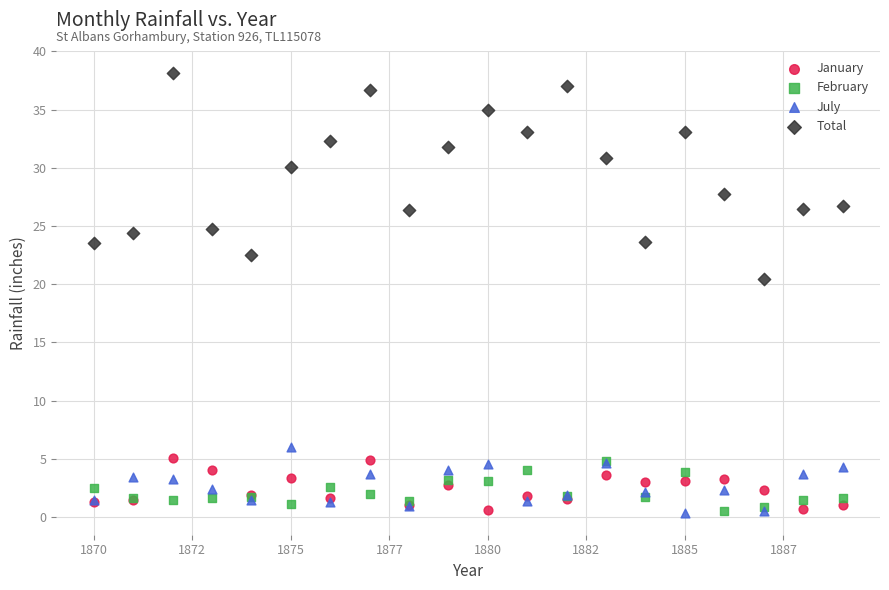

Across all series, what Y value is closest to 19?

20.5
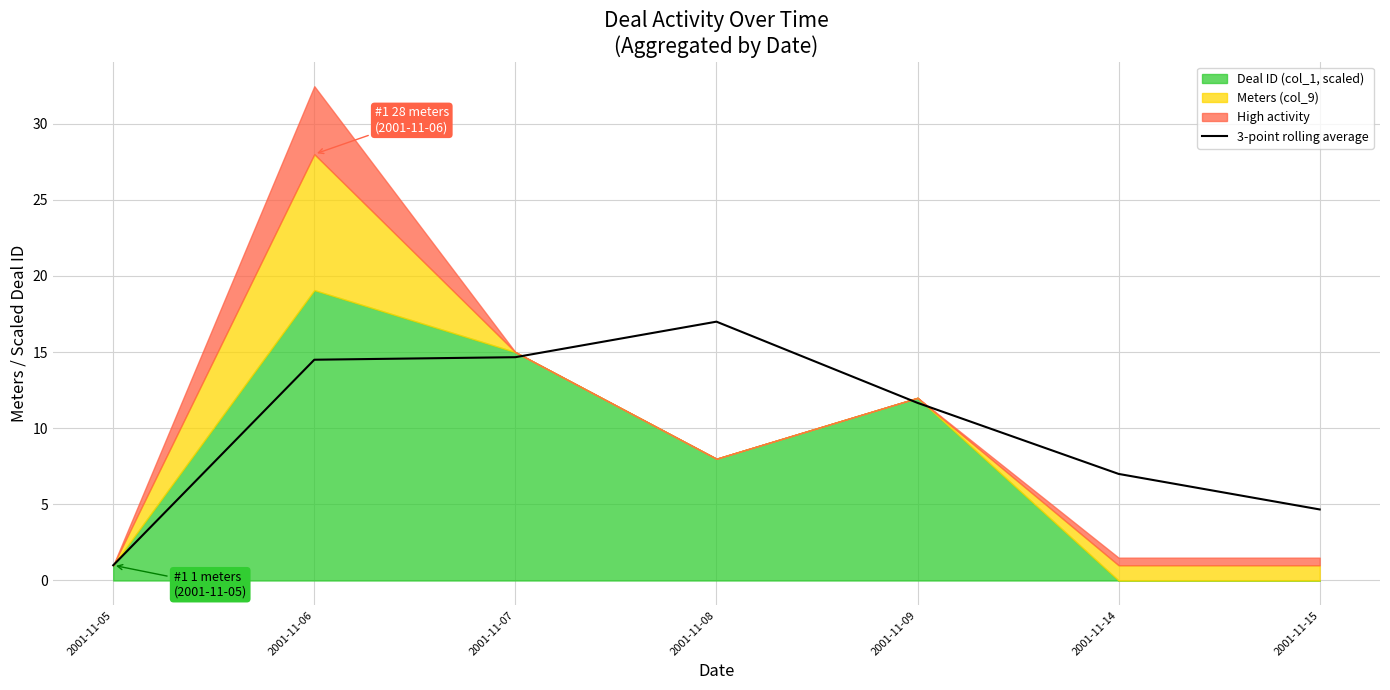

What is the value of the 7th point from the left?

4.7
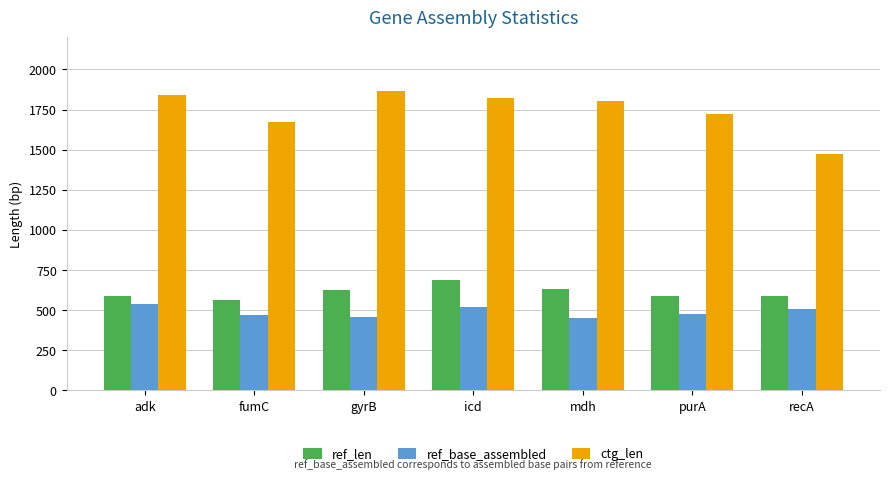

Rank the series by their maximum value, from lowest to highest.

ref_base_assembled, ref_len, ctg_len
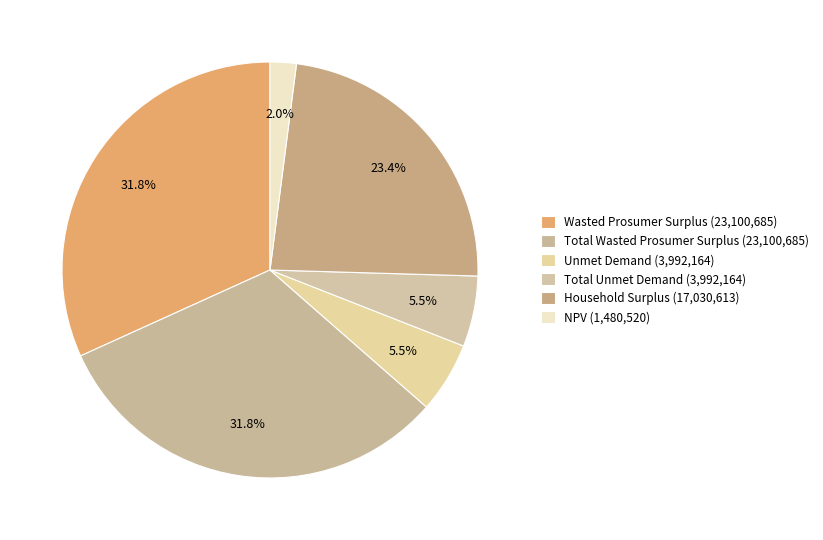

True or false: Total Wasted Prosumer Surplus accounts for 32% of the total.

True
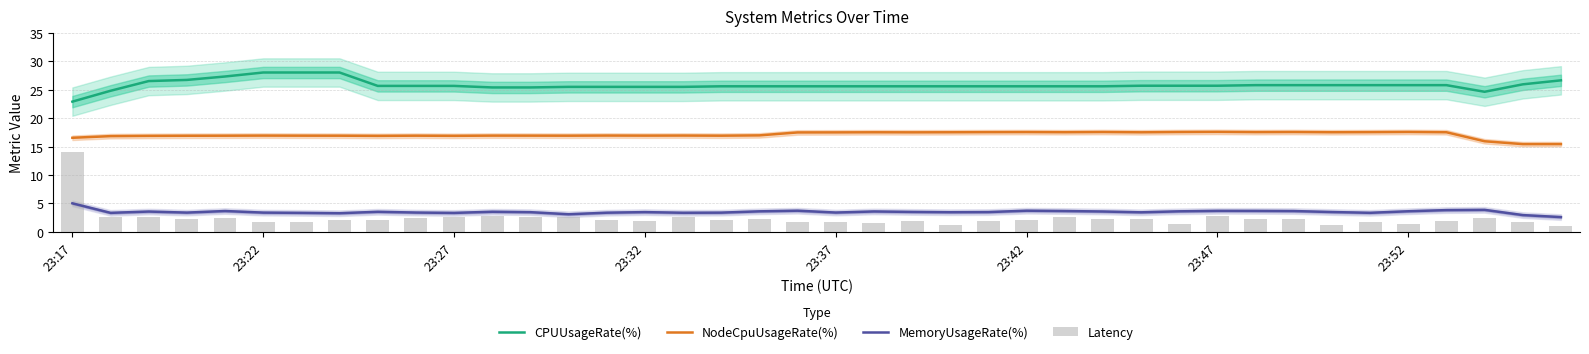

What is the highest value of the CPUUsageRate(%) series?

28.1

WHAT THE EXERCISE ASKS: Rewrite every item above with "series" swapped for "datasets" everywhere it appears, keeping everything else the same. Leave the pictures out of your answer.

REPLY TO THE TASK:
Across all datasets, what Y value is closest to 19?

20.5

What is the value of the 7th point from the left?

4.7

Rank the datasets by their maximum value, from lowest to highest.

ref_base_assembled, ref_len, ctg_len

True or false: Total Wasted Prosumer Surplus accounts for 32% of the total.

True

What is the highest value of the CPUUsageRate(%) datasets?

28.1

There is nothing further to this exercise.